__Challenge__: Please reproduce the rows word for word, starting with the first line and going on through the line that contains "common name: Lodgepole pine", including that line.

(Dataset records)
= = = =
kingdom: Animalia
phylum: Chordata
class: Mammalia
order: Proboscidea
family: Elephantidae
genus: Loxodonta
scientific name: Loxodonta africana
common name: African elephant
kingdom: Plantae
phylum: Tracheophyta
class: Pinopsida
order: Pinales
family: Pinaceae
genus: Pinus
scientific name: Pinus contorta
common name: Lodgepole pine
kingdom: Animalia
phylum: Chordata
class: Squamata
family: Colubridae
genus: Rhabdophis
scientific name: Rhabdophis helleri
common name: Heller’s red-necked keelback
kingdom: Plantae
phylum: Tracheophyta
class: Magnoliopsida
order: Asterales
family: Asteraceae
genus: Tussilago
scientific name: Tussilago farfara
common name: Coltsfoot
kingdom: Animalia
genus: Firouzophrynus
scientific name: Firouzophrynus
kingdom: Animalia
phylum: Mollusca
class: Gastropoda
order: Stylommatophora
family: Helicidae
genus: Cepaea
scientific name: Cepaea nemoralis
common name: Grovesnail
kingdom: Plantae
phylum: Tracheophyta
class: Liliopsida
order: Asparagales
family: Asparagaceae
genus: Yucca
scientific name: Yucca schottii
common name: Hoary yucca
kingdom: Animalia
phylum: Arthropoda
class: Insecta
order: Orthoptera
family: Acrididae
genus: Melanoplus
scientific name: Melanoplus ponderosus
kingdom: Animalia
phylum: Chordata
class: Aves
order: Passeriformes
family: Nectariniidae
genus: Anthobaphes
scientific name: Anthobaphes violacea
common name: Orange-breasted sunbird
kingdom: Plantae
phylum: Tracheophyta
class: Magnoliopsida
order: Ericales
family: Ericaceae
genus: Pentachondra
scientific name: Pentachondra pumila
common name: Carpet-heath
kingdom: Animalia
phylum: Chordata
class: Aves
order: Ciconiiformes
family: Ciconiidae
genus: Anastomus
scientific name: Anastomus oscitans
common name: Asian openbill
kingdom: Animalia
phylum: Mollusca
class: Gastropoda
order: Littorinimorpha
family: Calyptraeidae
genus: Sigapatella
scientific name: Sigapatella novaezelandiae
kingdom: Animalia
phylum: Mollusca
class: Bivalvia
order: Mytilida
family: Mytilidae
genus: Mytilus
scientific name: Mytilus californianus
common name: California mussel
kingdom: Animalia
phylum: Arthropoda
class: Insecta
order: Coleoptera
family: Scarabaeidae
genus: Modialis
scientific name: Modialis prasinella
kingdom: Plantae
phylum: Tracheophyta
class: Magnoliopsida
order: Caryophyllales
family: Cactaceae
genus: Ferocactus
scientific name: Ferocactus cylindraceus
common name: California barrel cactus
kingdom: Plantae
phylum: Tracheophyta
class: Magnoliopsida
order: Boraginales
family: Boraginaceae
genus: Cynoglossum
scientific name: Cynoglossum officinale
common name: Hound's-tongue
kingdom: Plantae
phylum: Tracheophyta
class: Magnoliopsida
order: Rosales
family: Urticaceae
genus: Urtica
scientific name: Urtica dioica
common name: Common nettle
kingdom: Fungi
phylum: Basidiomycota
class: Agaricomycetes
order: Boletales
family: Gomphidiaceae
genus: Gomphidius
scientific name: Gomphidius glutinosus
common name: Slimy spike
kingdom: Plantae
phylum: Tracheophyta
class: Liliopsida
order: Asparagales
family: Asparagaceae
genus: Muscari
= = = =
__Solution for this task__:
kingdom: Animalia
phylum: Chordata
class: Mammalia
order: Proboscidea
family: Elephantidae
genus: Loxodonta
scientific name: Loxodonta africana
common name: African elephant
kingdom: Plantae
phylum: Tracheophyta
class: Pinopsida
order: Pinales
family: Pinaceae
genus: Pinus
scientific name: Pinus contorta
common name: Lodgepole pine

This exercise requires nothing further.